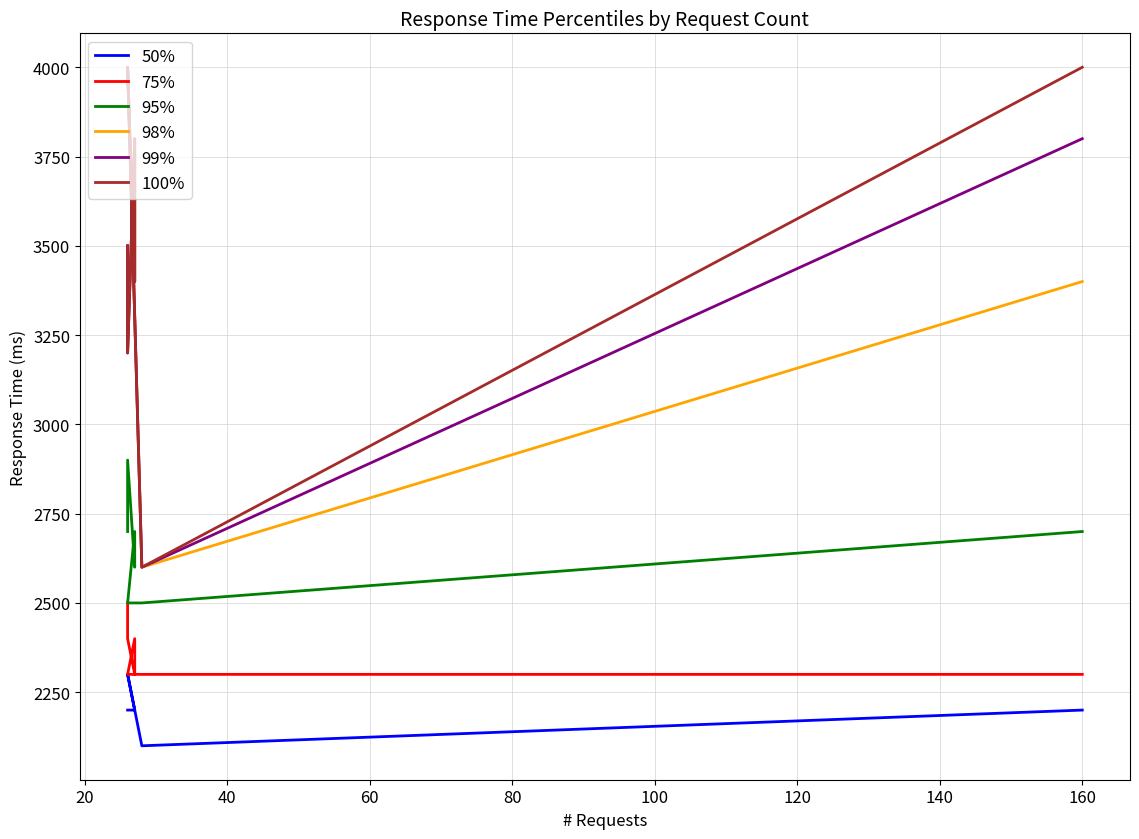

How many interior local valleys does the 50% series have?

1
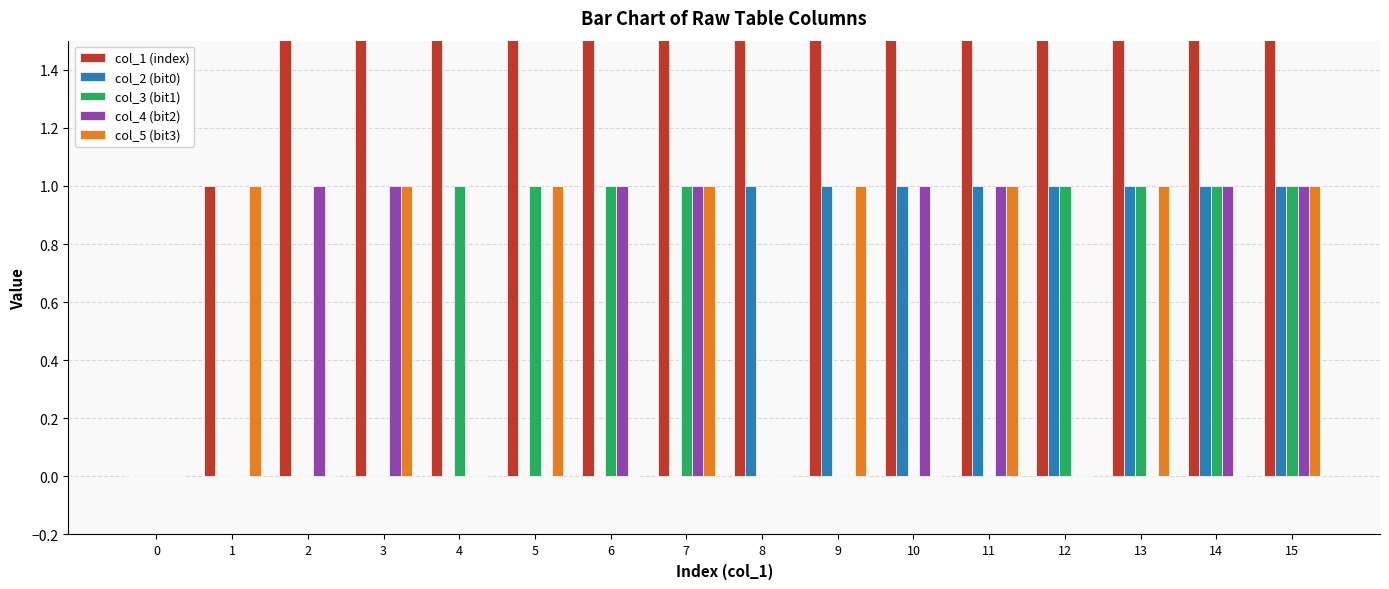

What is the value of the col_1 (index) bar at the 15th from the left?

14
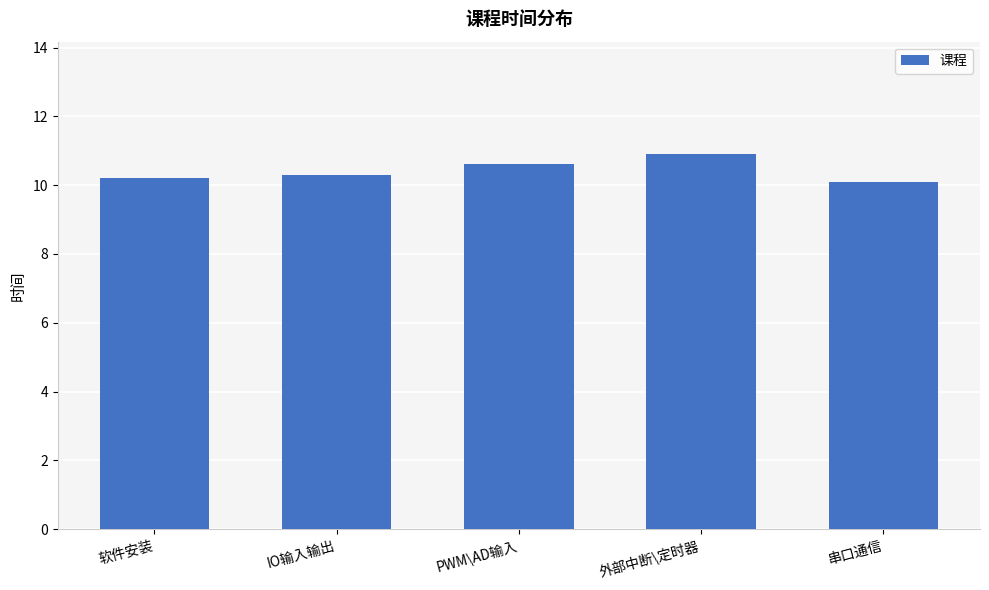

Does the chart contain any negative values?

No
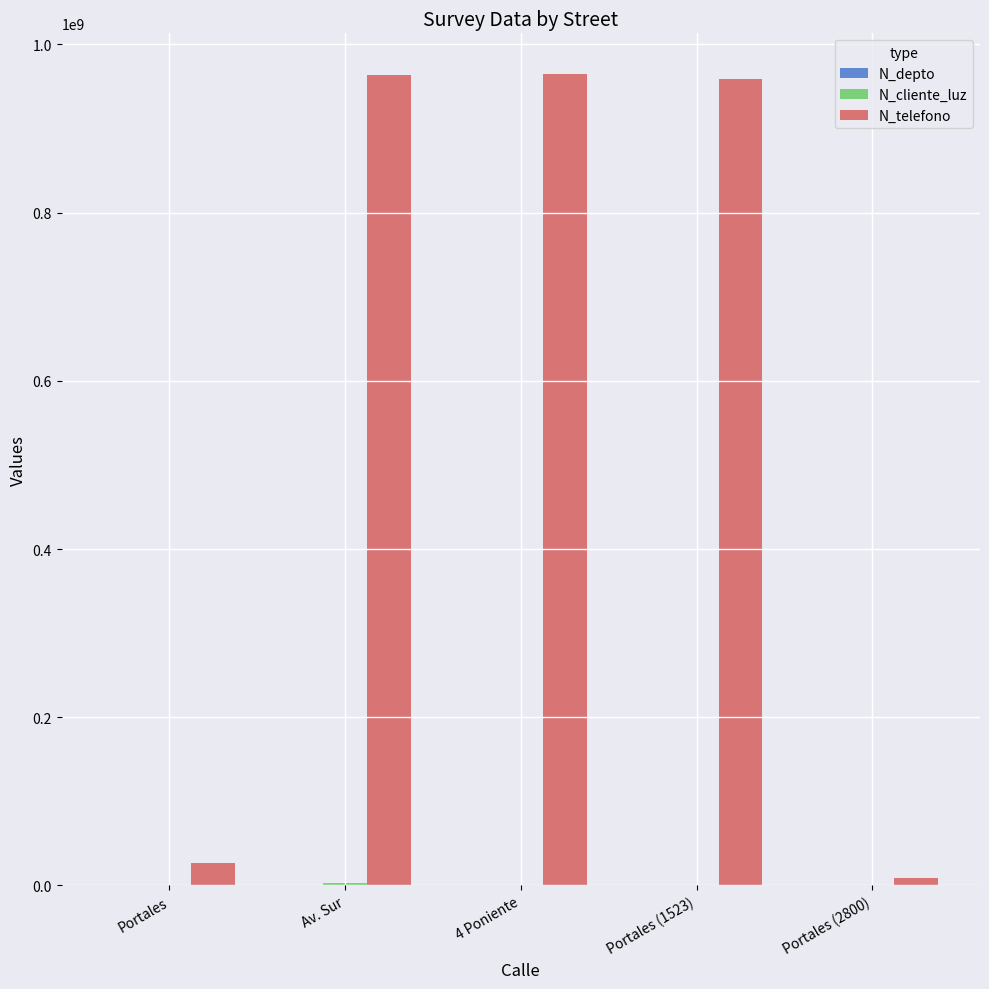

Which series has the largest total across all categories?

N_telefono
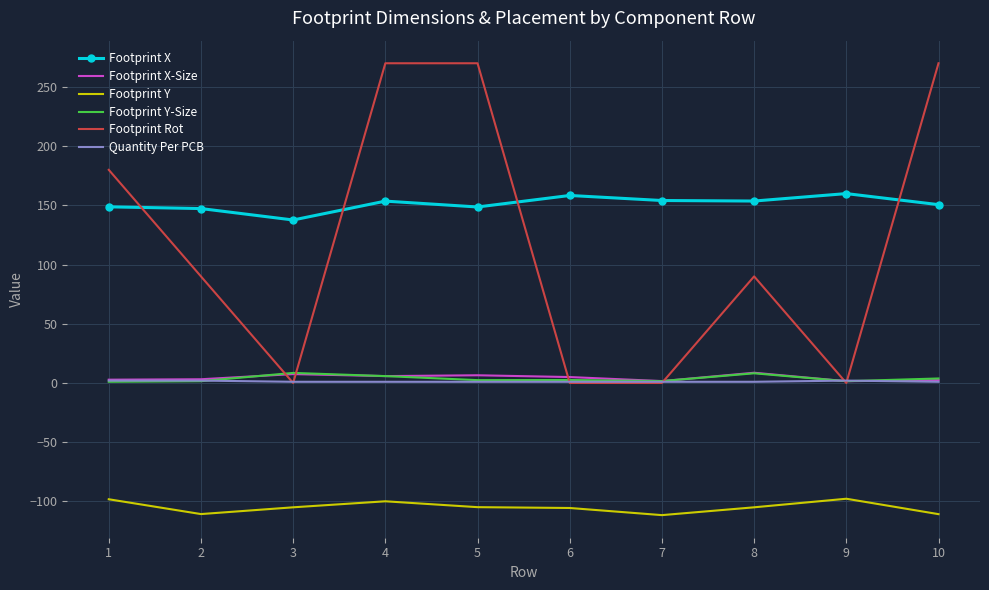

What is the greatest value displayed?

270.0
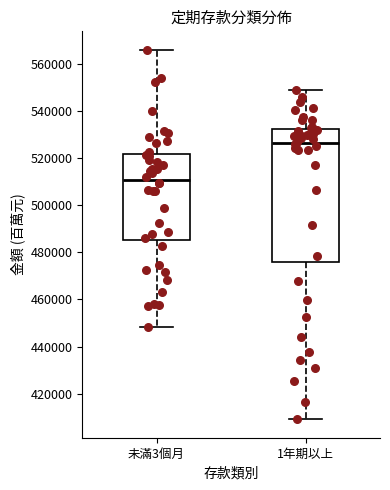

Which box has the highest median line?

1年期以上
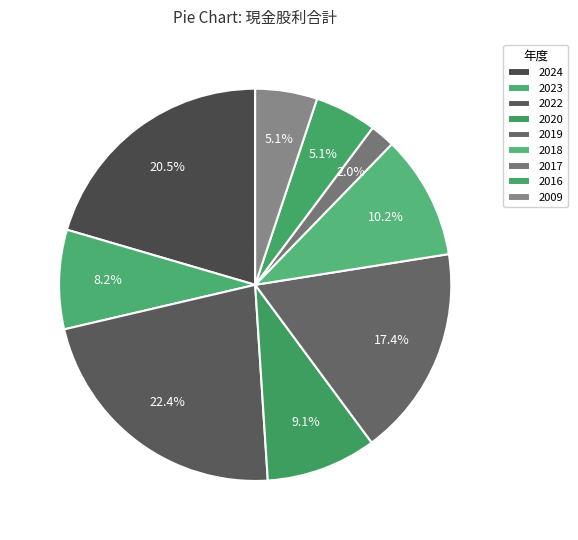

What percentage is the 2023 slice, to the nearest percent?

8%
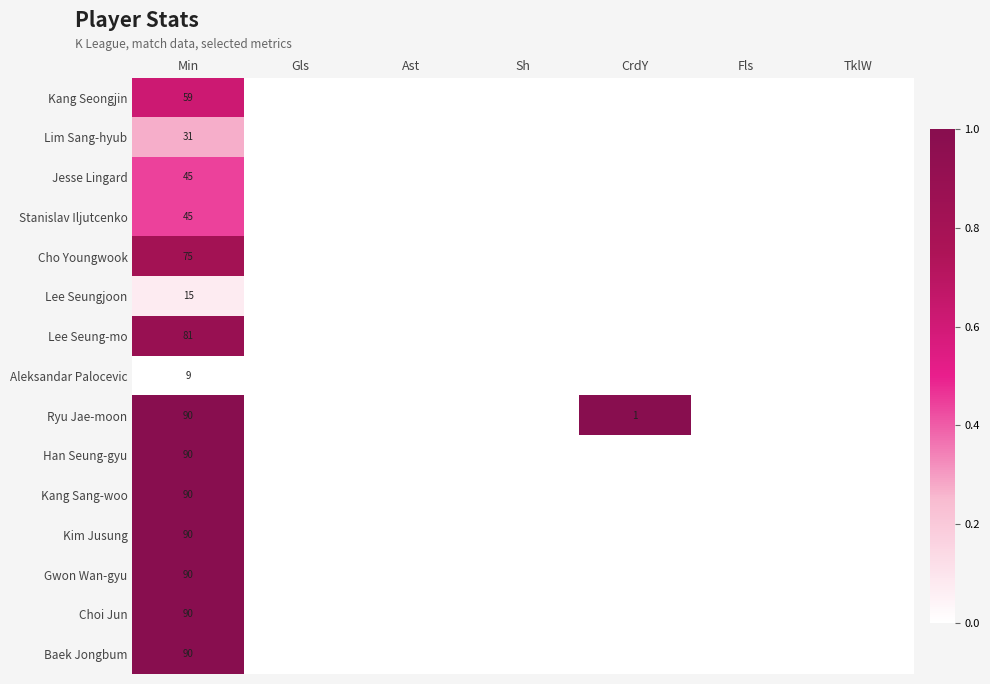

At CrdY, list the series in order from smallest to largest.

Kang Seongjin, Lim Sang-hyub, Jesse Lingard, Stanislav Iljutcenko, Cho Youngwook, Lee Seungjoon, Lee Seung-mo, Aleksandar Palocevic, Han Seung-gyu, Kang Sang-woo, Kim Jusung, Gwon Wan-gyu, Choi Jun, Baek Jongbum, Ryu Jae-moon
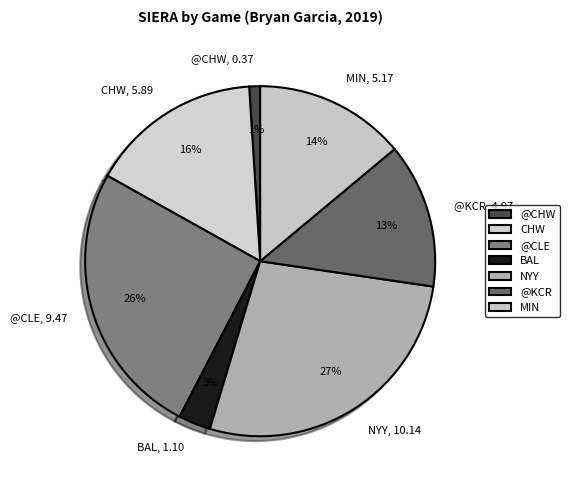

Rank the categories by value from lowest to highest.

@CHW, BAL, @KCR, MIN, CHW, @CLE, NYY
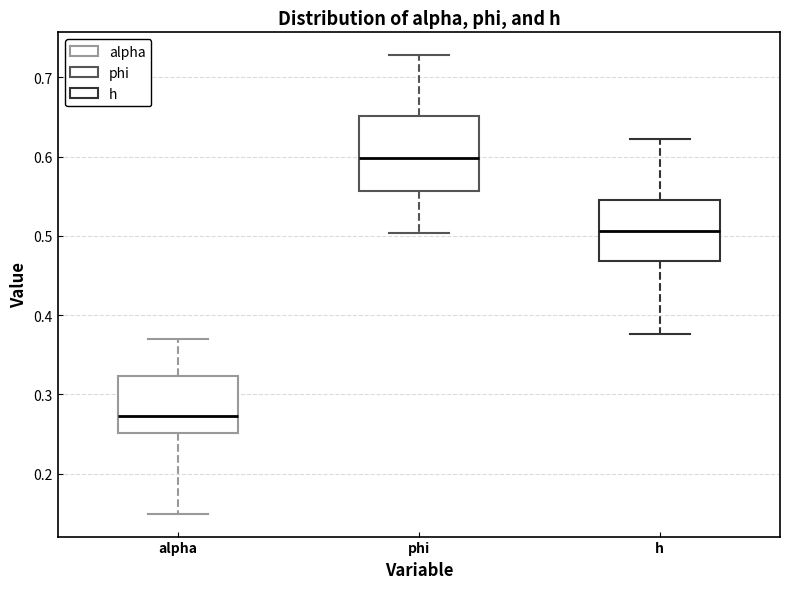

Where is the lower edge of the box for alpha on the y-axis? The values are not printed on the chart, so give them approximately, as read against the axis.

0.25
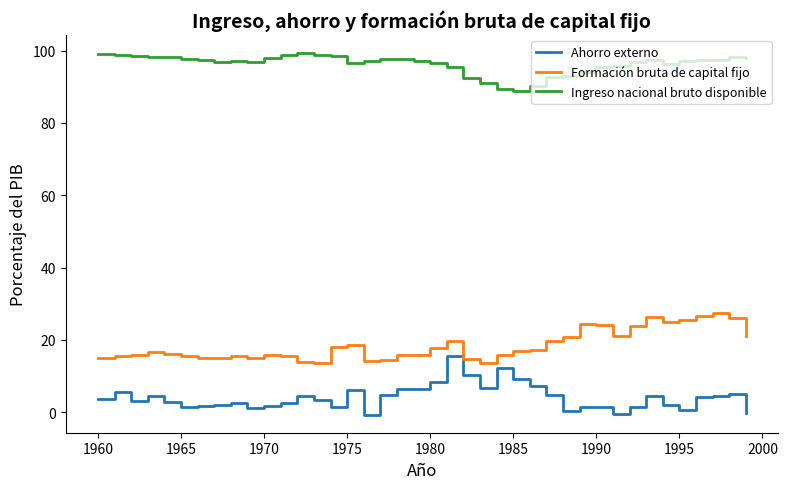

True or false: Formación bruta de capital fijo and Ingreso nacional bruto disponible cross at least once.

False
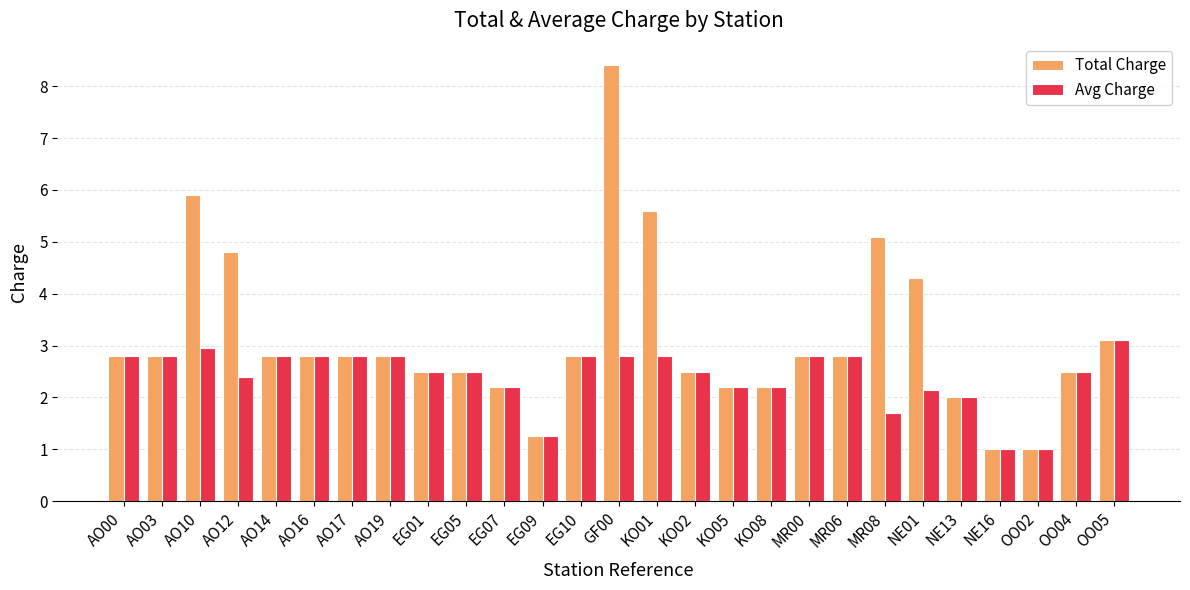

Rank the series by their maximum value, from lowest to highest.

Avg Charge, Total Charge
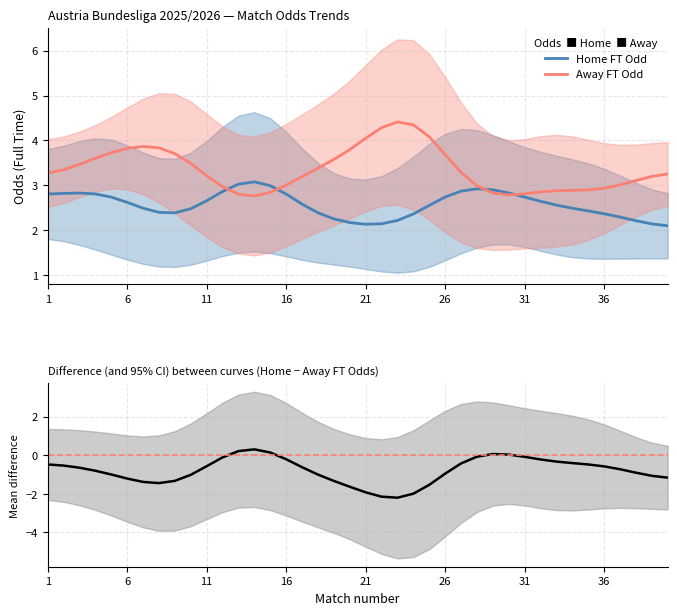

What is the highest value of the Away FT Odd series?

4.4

_ASSIGNED TASK_. Output all of the data above again, line for line, with no changes, and leave out the pictures.

_OUTPUT OF THE TASK_.
How many interior local valleys does the 50% series have?

1

What is the value of the col_1 (index) bar at the 15th from the left?

14

Does the chart contain any negative values?

No

Which series has the largest total across all categories?

N_telefono

What is the greatest value displayed?

270.0

Which box has the highest median line?

1年期以上

What percentage is the 2023 slice, to the nearest percent?

8%

At CrdY, list the series in order from smallest to largest.

Kang Seongjin, Lim Sang-hyub, Jesse Lingard, Stanislav Iljutcenko, Cho Youngwook, Lee Seungjoon, Lee Seung-mo, Aleksandar Palocevic, Han Seung-gyu, Kang Sang-woo, Kim Jusung, Gwon Wan-gyu, Choi Jun, Baek Jongbum, Ryu Jae-moon

Rank the categories by value from lowest to highest.

@CHW, BAL, @KCR, MIN, CHW, @CLE, NYY

Where is the lower edge of the box for alpha on the y-axis? The values are not printed on the chart, so give them approximately, as read against the axis.

0.25

True or false: Formación bruta de capital fijo and Ingreso nacional bruto disponible cross at least once.

False

Rank the series by their maximum value, from lowest to highest.

Avg Charge, Total Charge

What is the highest value of the Away FT Odd series?

4.4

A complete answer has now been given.